EXTRACT TO READ
If the application launches successfully, you’ll see information about the start of the simulation and how long each iteration took to complete in the log file for the batch job.

Once the CPU portion completes, you can update the paths to run the GPU portion of AlphaFold3. This is the inference part of the simulation. It takes the output of the previous CPU step as input for the inference.

$ af3_gpu --model_dir=/path/to/model/parameters \
    --output_dir=$(pwd)/output/ \
    --json_path=$(pwd)/output/2pv7/2pv7_data.json

After the GPU inference is completed, you should see similar information about the application’s setup and simulation times in the log file. All of the output for the CPU and GPU steps of the simulation can be found in the --output_dir as specified by you.

AlphaFold 2.3.2#

Please find examples of running AlphaFold 2.3.2 monomer or multimer on Quest in the RCDS Example Slurm Jobs Repository on GitHub .

Installation on Quest#

AlphaFold 2.3.2 is installed on Quest inside of a Singularity container following the instructions from the DeepMind team .

The container contains CUDA 11.1.1, Python 3.8, jax 0.3.25, and jaxlib 0.3.25+cuda11.cudnn805. In addition, please note that this install of AlphaFold contains a modification to AlphaFold in order to allow for the CPU and GPU parts of AlphaFold to be run separately. We added the following flag

+flags.DEFINE_boolean('only_msas', False, 'Whether to only build MSAs, and not do any prediction.')

Instead of calling singularity directly, we provide a module which wraps the call to the singularity run.

$ module load alphafold/2.3.2-with-msas-only-and-config-yaml

This creates two shell functions, one for running Alphafold multimer (alphafold-multimer), and one for use with Alpha monomer (alphafold-monomer).

SET OF TASKS
1. In the AlphaFold instructions, which Python version does the AlphaFold 2.3.2 container include?
2. According to the AlphaFold instructions, why was the Quest install of AlphaFold 2.3.2 changed by adding the only_msas flag?
3. Translate this sentence from the AlphaFold instructions into Spanish: "Instead of calling singularity directly, we provide a module which wraps the call to the singularity run."
The extracted page text data that comes next has no role here.

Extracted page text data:
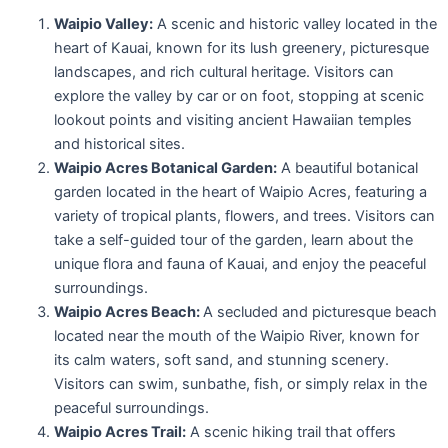
Waipio Valley:
A scenic and historic valley located in the
heart of Kauai, known for its lush greenery, picturesque
landscapes, and rich cultural heritage. Visitors can
explore the valley by car or on foot, stopping at scenic
lookout points and visiting ancient Hawaiian temples
and historical sites.
Waipio Acres Botanical Garden:
A beautiful botanical
garden located in the heart of Waipio Acres, featuring a
variety of tropical plants, flowers, and trees. Visitors can
take a self-guided tour of the garden, learn about the
unique flora and fauna of Kauai, and enjoy the peaceful
surroundings.
Waipio Acres Beach:
A secluded and picturesque beach
located near the mouth of the Waipio River, known for
its calm waters, soft sand, and stunning scenery.
Visitors can swim, sunbathe, fish, or simply relax in the
peaceful surroundings.
Waipio Acres Trail:
A scenic hiking trail that offers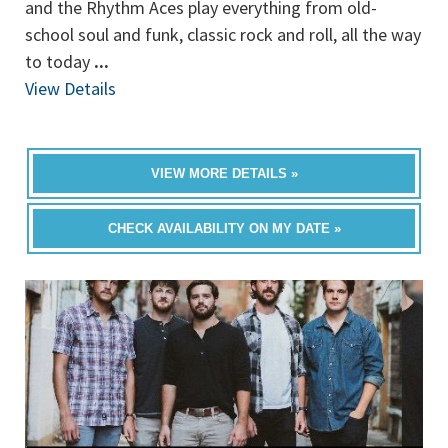
and the Rhythm Aces play everything from old-
school soul and funk, classic rock and roll, all the way
to today
...
View Details
VIEW MORE DETAILS »
CHECK AVAILABILITY ON MY DATE »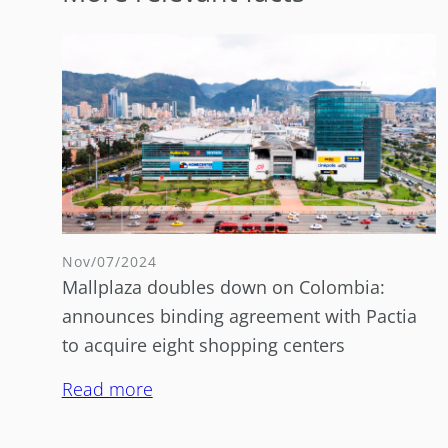
Nov/07/2024
Mallplaza doubles down on Colombia:
announces binding agreement with Pactia
to acquire eight shopping centers
Read more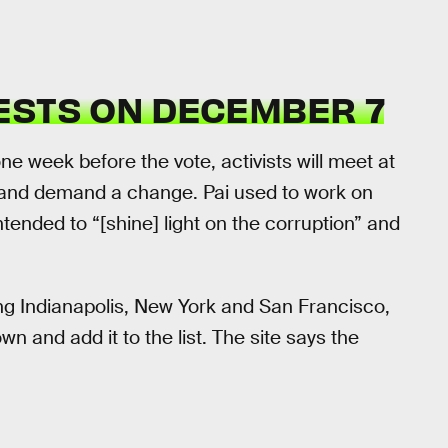
ESTS ON DECEMBER 7
e week before the vote, activists will meet at
s and demand a change. Pai used to work on
intended to “[shine] light on the corruption” and
ng Indianapolis, New York and San Francisco,
wn and add it to the list. The site says the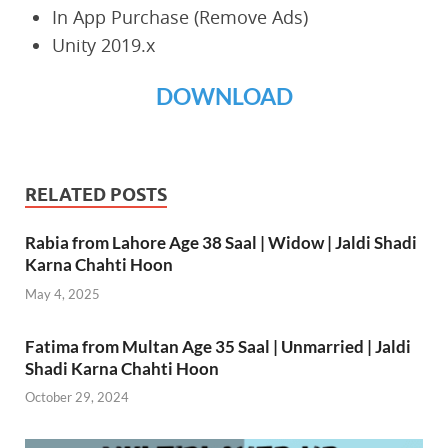
In App Purchase (Remove Ads)
Unity 2019.x
DOWNLOAD
RELATED POSTS
Rabia from Lahore Age 38 Saal | Widow | Jaldi Shadi
Karna Chahti Hoon
May 4, 2025
Fatima from Multan Age 35 Saal | Unmarried | Jaldi
Shadi Karna Chahti Hoon
October 29, 2024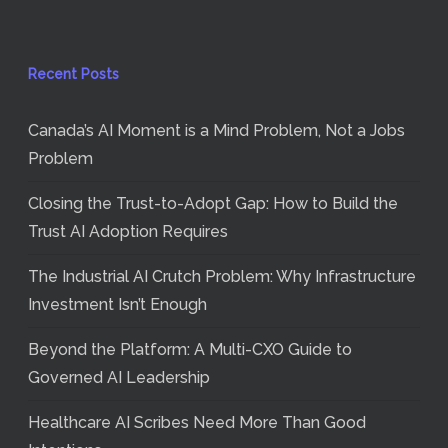
Recent Posts
Canada’s AI Moment is a Mind Problem, Not a Jobs
Problem
Closing the Trust-to-Adopt Gap: How to Build the
Trust AI Adoption Requires
The Industrial AI Crutch Problem: Why Infrastructure
Investment Isn’t Enough
Beyond the Platform: A Multi-CXO Guide to
Governed AI Leadership
Healthcare AI Scribes Need More Than Good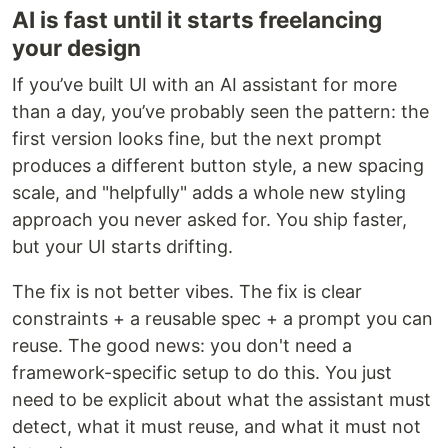
AI is fast until it starts freelancing
your design
If you’ve built UI with an AI assistant for more
than a day, you’ve probably seen the pattern: the
first version looks fine, but the next prompt
produces a different button style, a new spacing
scale, and "helpfully" adds a whole new styling
approach you never asked for. You ship faster,
but your UI starts drifting.
The fix is not better vibes. The fix is clear
constraints + a reusable spec + a prompt you can
reuse. The good news: you don't need a
framework-specific setup to do this. You just
need to be explicit about what the assistant must
detect, what it must reuse, and what it must not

ACTIVITY ANSWERS
1. Python 3.8.

2. The change lets the CPU and GPU parts of AlphaFold run separately. With the flag, AlphaFold builds only the MSAs and makes no prediction.

3. En lugar de llamar a singularity directamente, proporcionamos un módulo que envuelve la llamada a la ejecución de singularity.